Descendants of slaves (abid) from the period of slavery in Saudi Arabia are often considered Khadiri even if some have the name of tribes. This is because slaves used to take the name of the people they were serving. Use of the term abid is considered an insult.

Divorce cases

Many cases of marriage annulment because of the interference of the wife's family who tends to be from tribal affiliation, with their reasoning being that has husband of an "Unequal lineage" because he is of non-Arab origin or he is from an unknown or lesser known tribe, many marriage annulments happened by force by the bride's family or even legally by law.

=== Hejazi Hadar ===
Hejazi Hadar are Saudi citizens of non-tribal, non-Bedouin origins in the urban areas of Hejaz region, colloquially called Hadar (city-dwellers). These include multi-ethnic citizens from Medina and Taif in the Hejaz area, and from Jeddah, Mecca, and Yanbu in the Hejazi part of the Tihamah. The Hadar in these places are known by their distinctive dialect yet contrasting physical features. Their diversity is largely due to their ancestors migration to Hejaz, cradle of Islam, from all over the world prior or in the early days of the Saudi reign.

Saudi Bedouins call Saudis of non-Bedouin origins "Sea Refuse" (Tarsh Bahar), a derogatory term largely used for Hejazi Hadar that dates back to the fall of the kingdom of Hejaz. "Pilgrims’ remains" (bagaya hujjaj) is another phrase used unflatteringly.

Hejazi Hadar, on the other hand, consider themselves more sophisticated and civilized, while the Bedouin population see themselves as racially pure. Hejazi Hadar sometimes answer back by calling Bedouins Soroob, meaning backward or savage people. However, the term Badawi, singular form of Bedouin, is sometimes used on its own to disparagingly mean a provincial, naive, and unsophisticated person.

Hejazi Hadar, as a minority, face many forms of formal and informal discrimination.
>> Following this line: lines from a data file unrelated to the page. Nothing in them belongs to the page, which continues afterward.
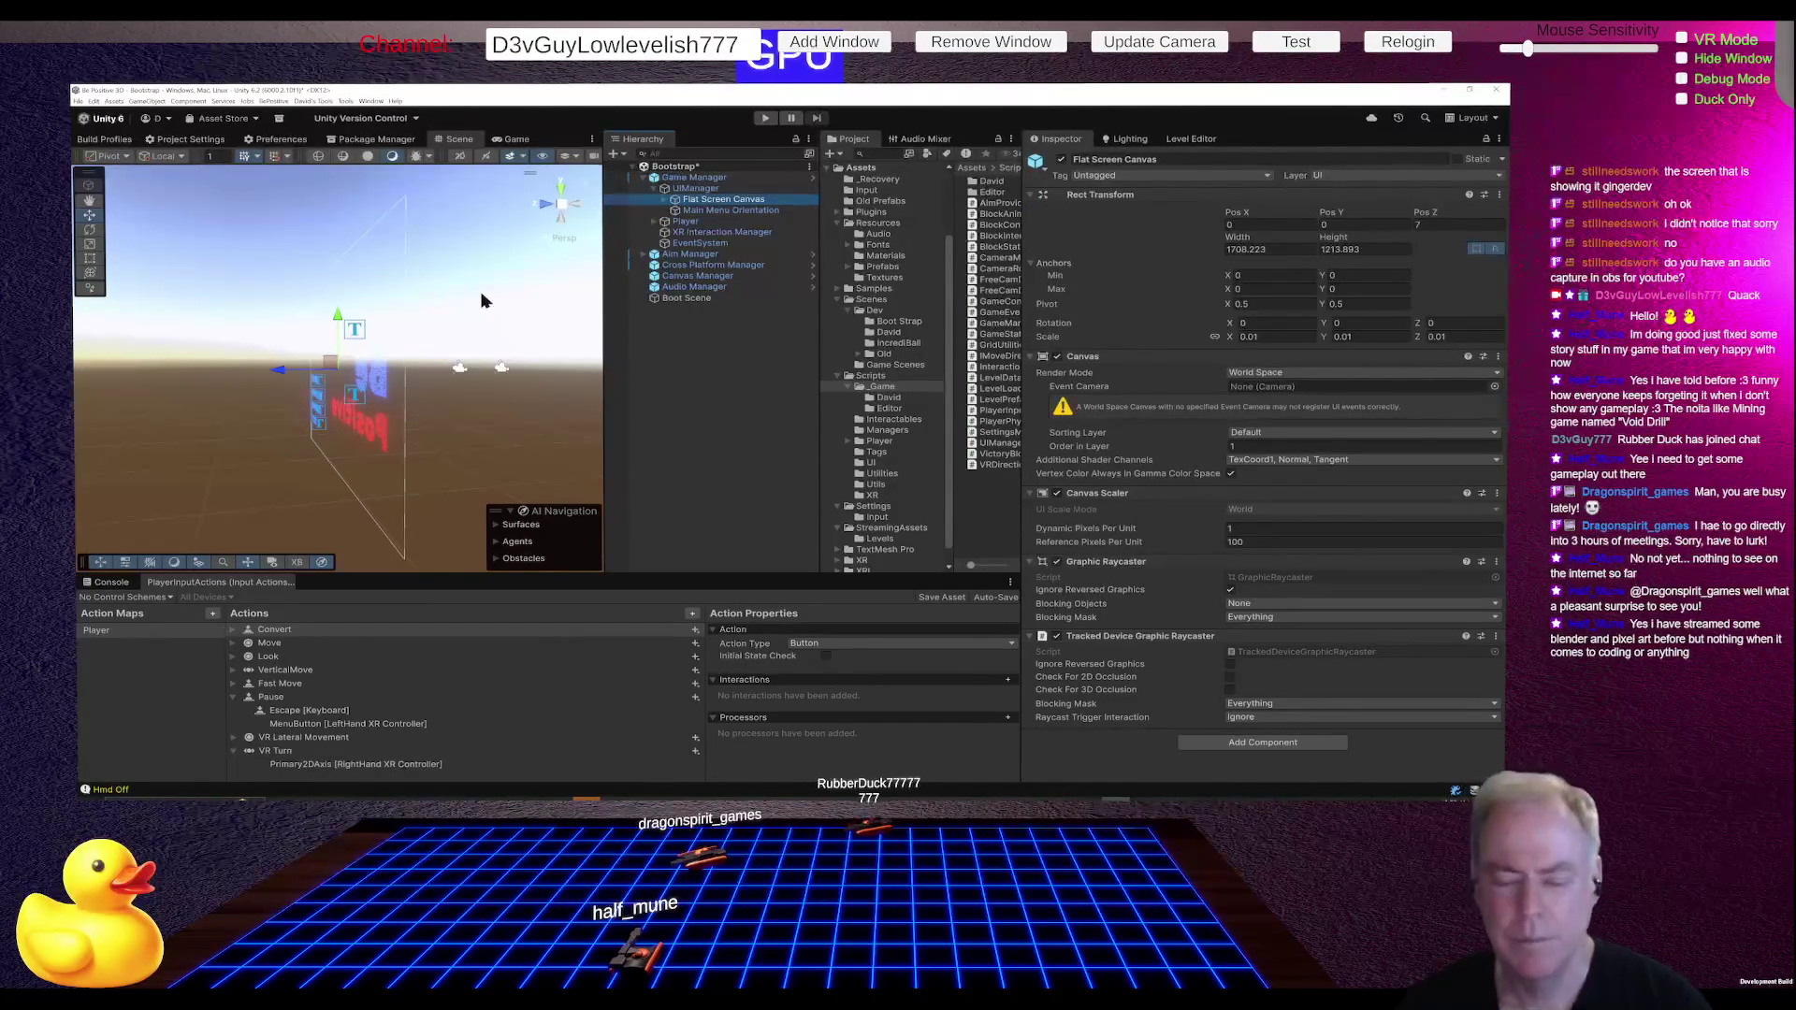
{"action": "key", "text": "alt+Tab"}
{"action": "key", "text": "alt+Tab"}
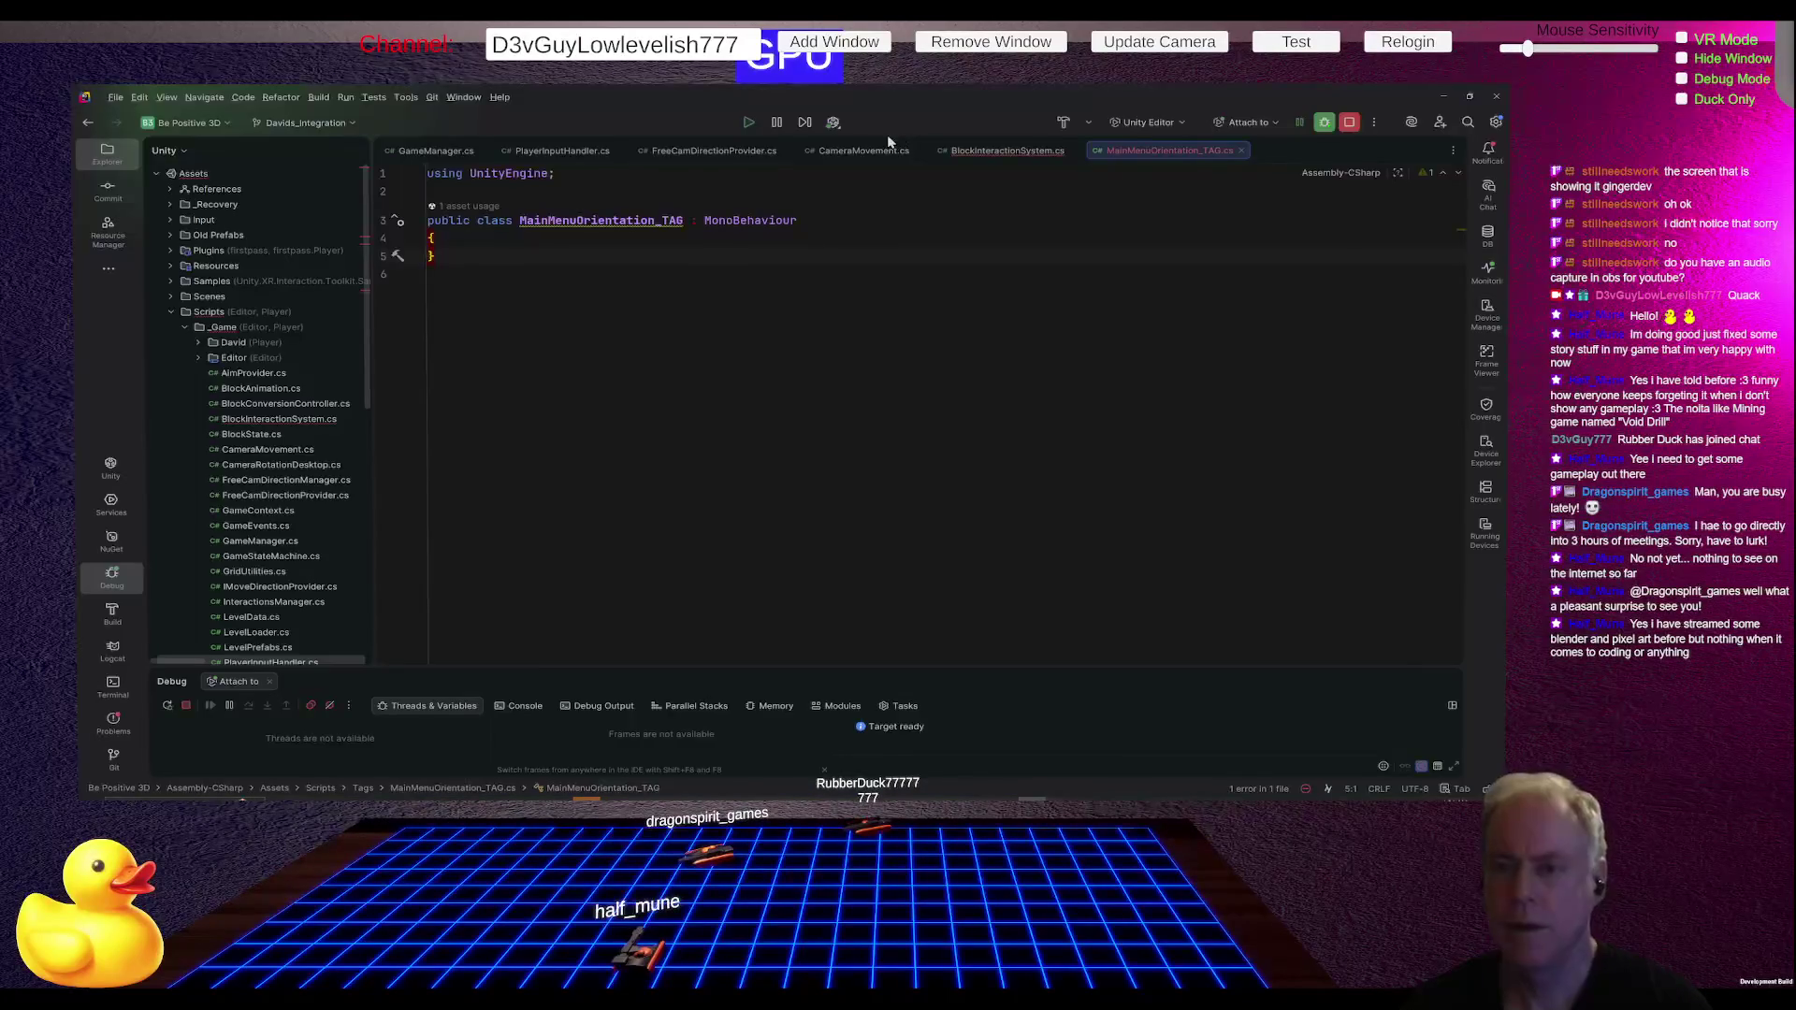
Step: Open GameManager.cs, scroll to OnSceneLoaded and highlight its usages, including the InitLevel call
{"action": "left_click", "coordinate": [469, 151]}
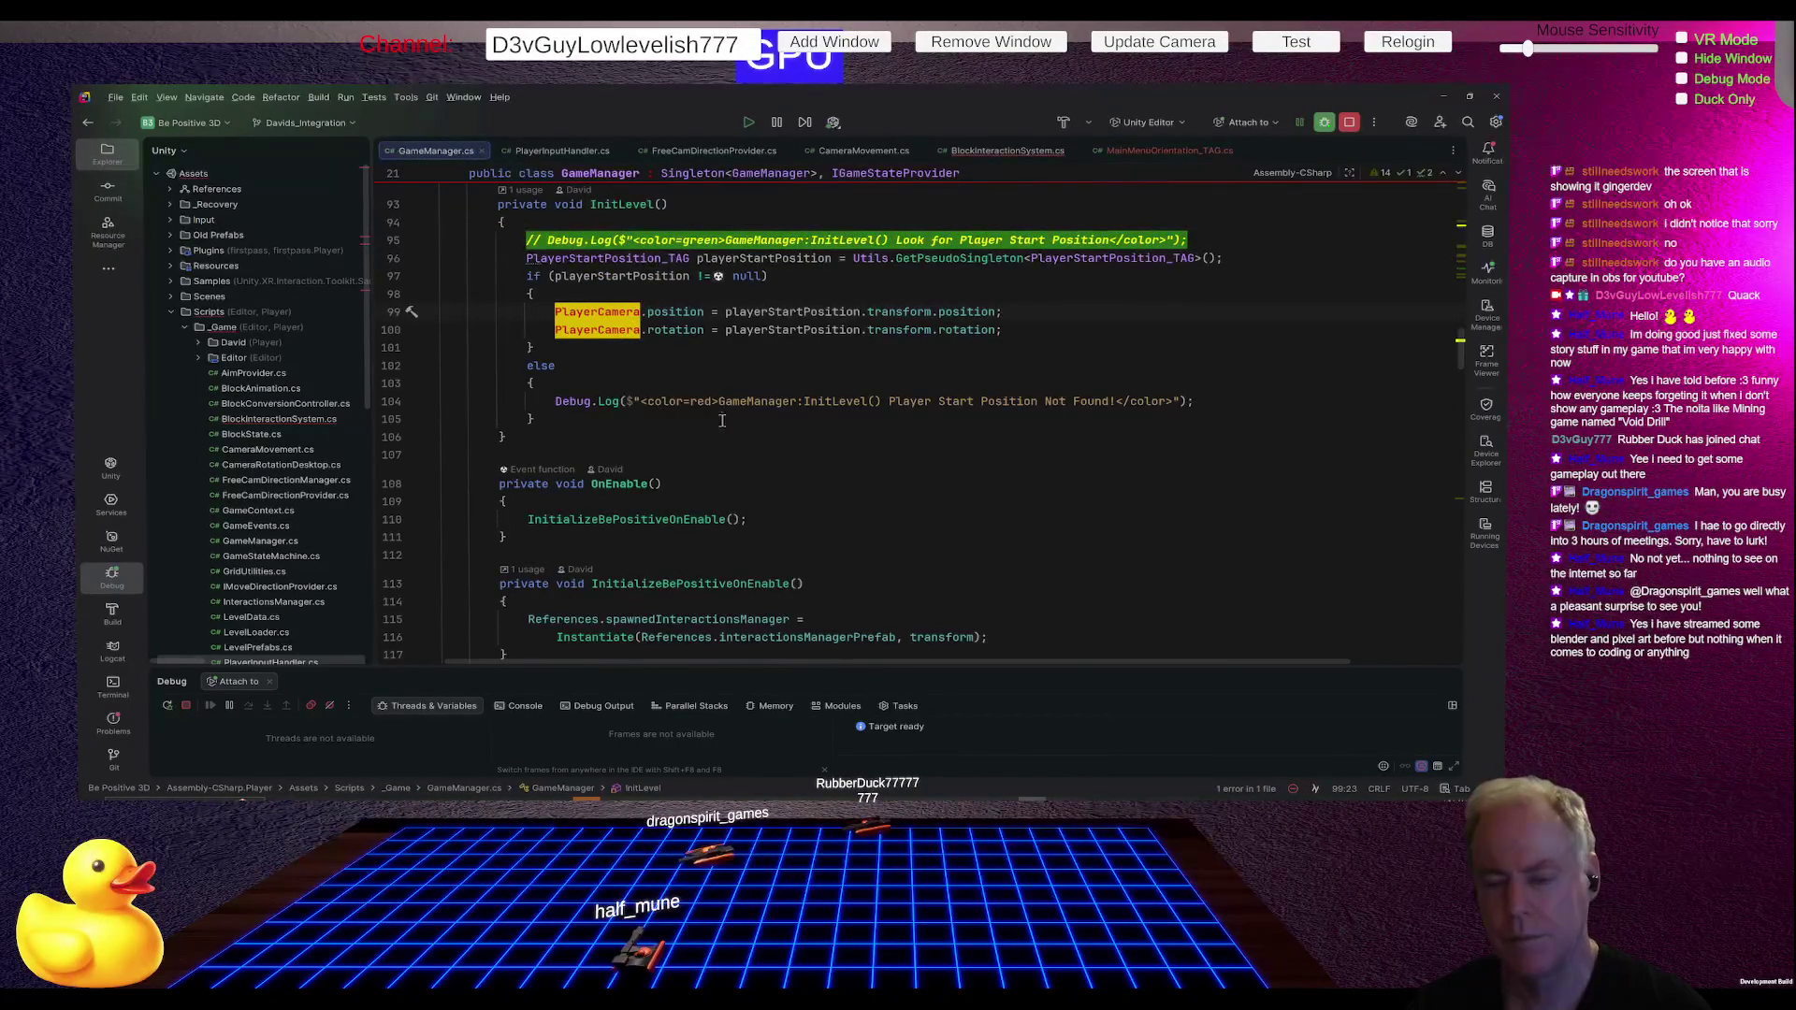
{"action": "scroll", "coordinate": [720, 417], "scroll_direction": "down", "scroll_amount": 5}
{"action": "scroll", "coordinate": [772, 481], "scroll_direction": "down", "scroll_amount": 3}
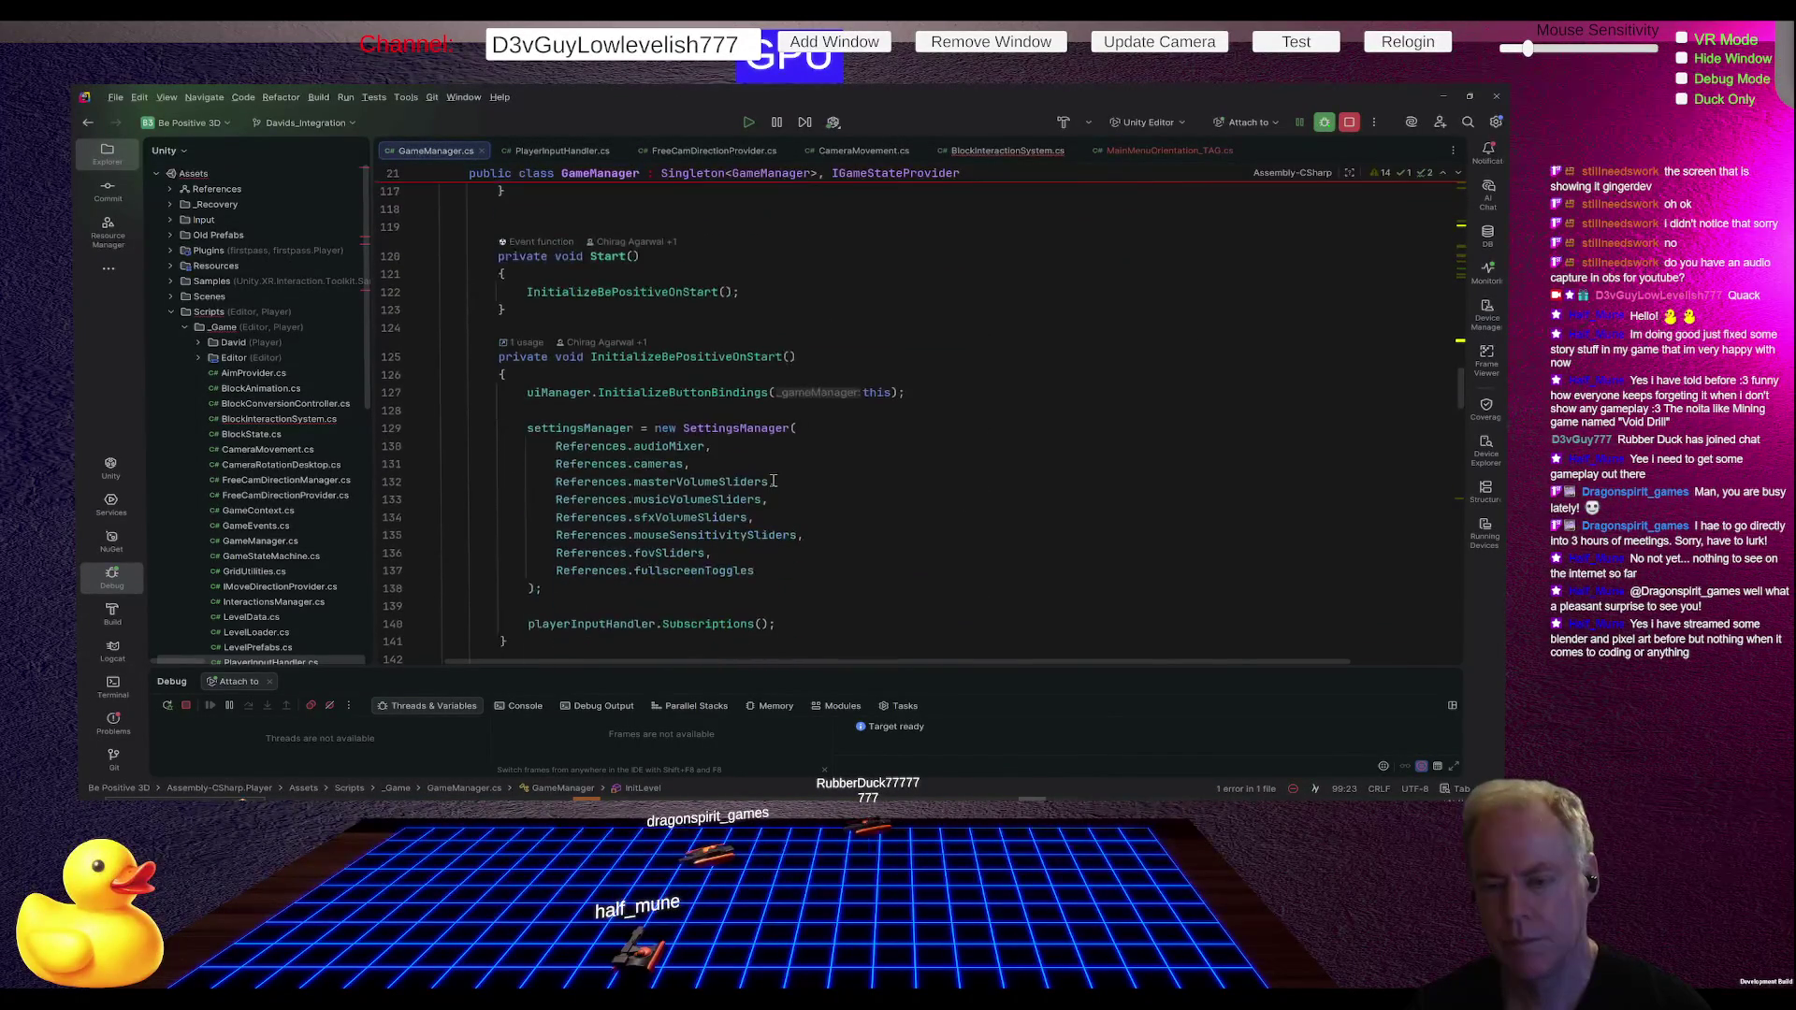
{"action": "scroll", "coordinate": [775, 481], "scroll_direction": "down", "scroll_amount": 6}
Employment discrimination is one of those where they are underrepresented in leadership and government positions and are not usually allowed into the military services, with exceptions. Social discrimination in marriages also exist on both sides.

Religious discrimination also exists. Though the majority of Hejazi Hadar are Sunni, they, unlike the majority of Bedouin, belong to a variety of Islamic schools of jurisprudence like Sufism. All those who don't consider themselves Wahhabis face discrimination for that as well.

==== Notable incidents ====
Following Hamza Kashgari's controversial messages, racist comments in reference to his Turkmen family background were made against him on Twitter as "[not being] enough of a 'pure' Saudi".

==Racism in media==
Racism or Tribalism of any kind is prohibited in Saudi media. Violators are punished and may be banned from media platforms. Recently King Salman's nephew was banned from media after referring to an individual as "tarsh bahar" during a call to a sports program.